Profound incuriosity about such issues would be a problem for any government. But it is especially hypocritical for one that has so much staked on delivering better results than its predecessor.
In opposition, National ridiculed Labour for claiming that increased outputs – more programmes delivered, more money spent – signalled increased success. Labour’s $2b boost to mental health services was a classic case. That, as the Nats rightly pointed out, wasn’t an ultimate outcome, a result, a victory.
What would true success have looked like? More people getting the treatment they needed or, indeed, being free from mental illness. And that, famously, did not eventuate.
Widely proclaiming Labour’s “failure to deliver”, National took this talking point and wound it into their rediscovery of Bill English’s social investment approach, which promises to measure whether state programmes achieve results and then shift funding from the least successful to the most.
For that to work, though, National would have to be measuring outcomes. And the evidence of the last fortnight strongly suggests it is not.

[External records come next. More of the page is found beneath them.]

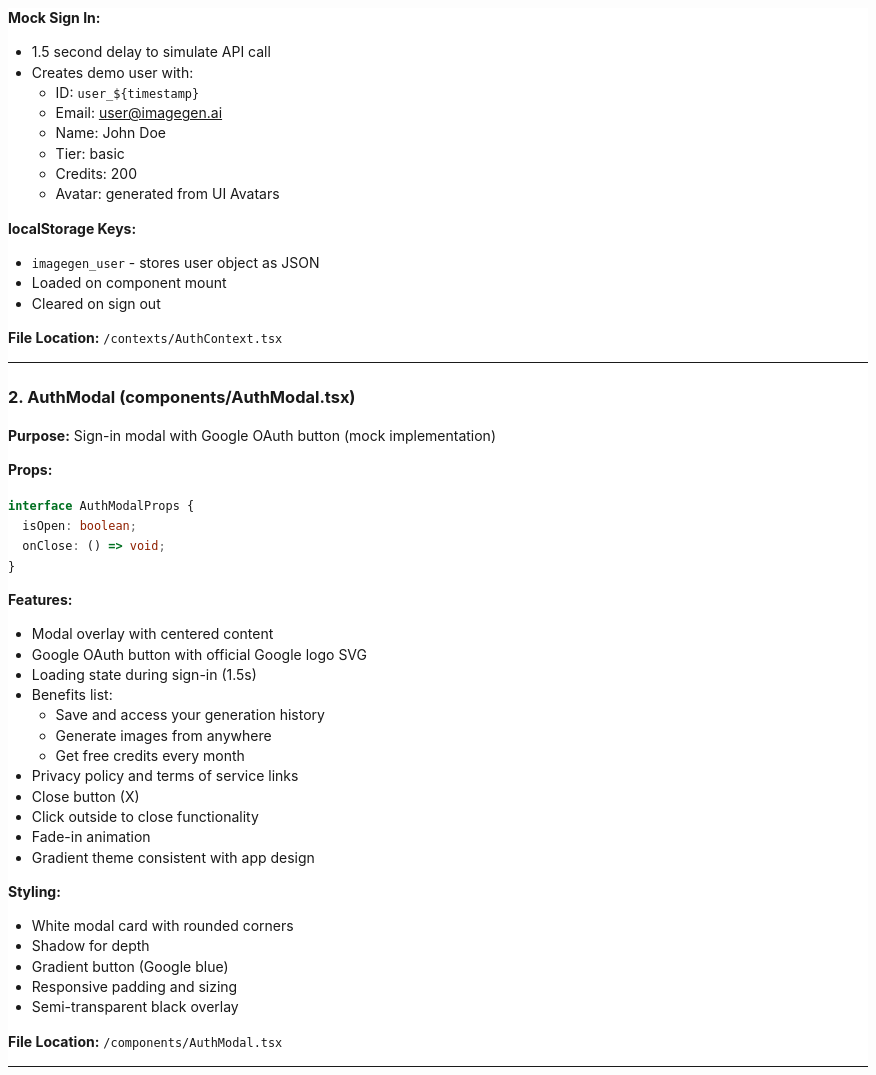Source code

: **Mock Sign In:**
- 1.5 second delay to simulate API call
- Creates demo user with:
  - ID: `user_${timestamp}`
  - Email: user@imagegen.ai
  - Name: John Doe
  - Tier: basic
  - Credits: 200
  - Avatar: generated from UI Avatars

**localStorage Keys:**
- `imagegen_user` - stores user object as JSON
- Loaded on component mount
- Cleared on sign out

**File Location:** `/contexts/AuthContext.tsx`

---

### 2. AuthModal (components/AuthModal.tsx)
**Purpose:** Sign-in modal with Google OAuth button (mock implementation)

**Props:**
```typescript
interface AuthModalProps {
  isOpen: boolean;
  onClose: () => void;
}
```

**Features:**
- Modal overlay with centered content
- Google OAuth button with official Google logo SVG
- Loading state during sign-in (1.5s)
- Benefits list:
  - Save and access your generation history
  - Generate images from anywhere
  - Get free credits every month
- Privacy policy and terms of service links
- Close button (X)
- Click outside to close functionality
- Fade-in animation
- Gradient theme consistent with app design

**Styling:**
- White modal card with rounded corners
- Shadow for depth
- Gradient button (Google blue)
- Responsive padding and sizing
- Semi-transparent black overlay

**File Location:** `/components/AuthModal.tsx`

---
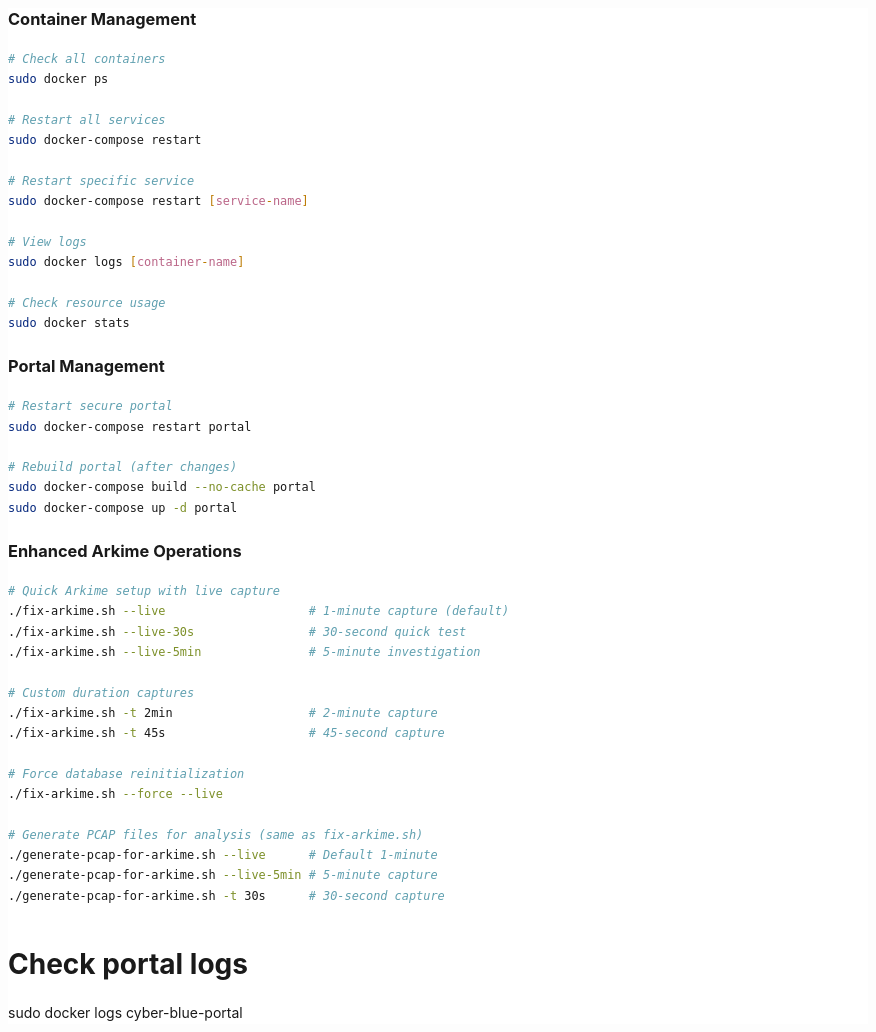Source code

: ### **Container Management**
```bash
# Check all containers
sudo docker ps

# Restart all services
sudo docker-compose restart

# Restart specific service
sudo docker-compose restart [service-name]

# View logs
sudo docker logs [container-name]

# Check resource usage
sudo docker stats
```

### **Portal Management**
```bash
# Restart secure portal
sudo docker-compose restart portal

# Rebuild portal (after changes)
sudo docker-compose build --no-cache portal
sudo docker-compose up -d portal
```

### **Enhanced Arkime Operations**
```bash
# Quick Arkime setup with live capture
./fix-arkime.sh --live                    # 1-minute capture (default)
./fix-arkime.sh --live-30s                # 30-second quick test
./fix-arkime.sh --live-5min               # 5-minute investigation

# Custom duration captures
./fix-arkime.sh -t 2min                   # 2-minute capture
./fix-arkime.sh -t 45s                    # 45-second capture

# Force database reinitialization
./fix-arkime.sh --force --live

# Generate PCAP files for analysis (same as fix-arkime.sh)
./generate-pcap-for-arkime.sh --live      # Default 1-minute
./generate-pcap-for-arkime.sh --live-5min # 5-minute capture
./generate-pcap-for-arkime.sh -t 30s      # 30-second capture
```

# Check portal logs
sudo docker logs cyber-blue-portal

Sanctioning people, and reducing welfare rolls, are not outcomes, they’re just outputs: changes in administrative numbers. If people leave welfare only to live in ever-deeper poverty, or make themselves a burden on their family, or resort to crime, their lives have got worse, not better.
To know if welfare reform works, in other words, the government would need to know what happens to former beneficiaries: whether they end up with higher incomes, sustainable and fulfilling work, and – most importantly – higher levels of life satisfaction and purpose.
Getting people out of emergency housing is also not an outcome. People being sustainably housed is. And, in fairness to Potaka, it looks like that has been achieved for some children. But he can’t claim victory for the others unless he knows where they are.
This issue is all the more serious because, following his decision to tighten the criteria for entry into emergency housing, the number of people rough sleeping in Wellington has significantly increased, according to local charity DCM. The two may not be correlated, but there’s a high chance they are.
More kids may have parents living on the street: the opposite of success. And I’m hearing from multiple NGOs and philanthropists that more people are seeking their help because state aid has become harder to get. Again, this isn’t success, just a shifting of the burden from one balance sheet to another.
A final irony: if 500 kids and their families have moved into social housing, that can only have come about because a staggering 3453 new public homes have been opened since December last year. But that’s not an achievement to be claimed by National, which has brought state-housebuilding to a shuddering halt.
Those houses were all commissioned, constructed and paid for by Labour. A triumph of delivery, you might say. But that is yet another fact that National has little interest in knowing.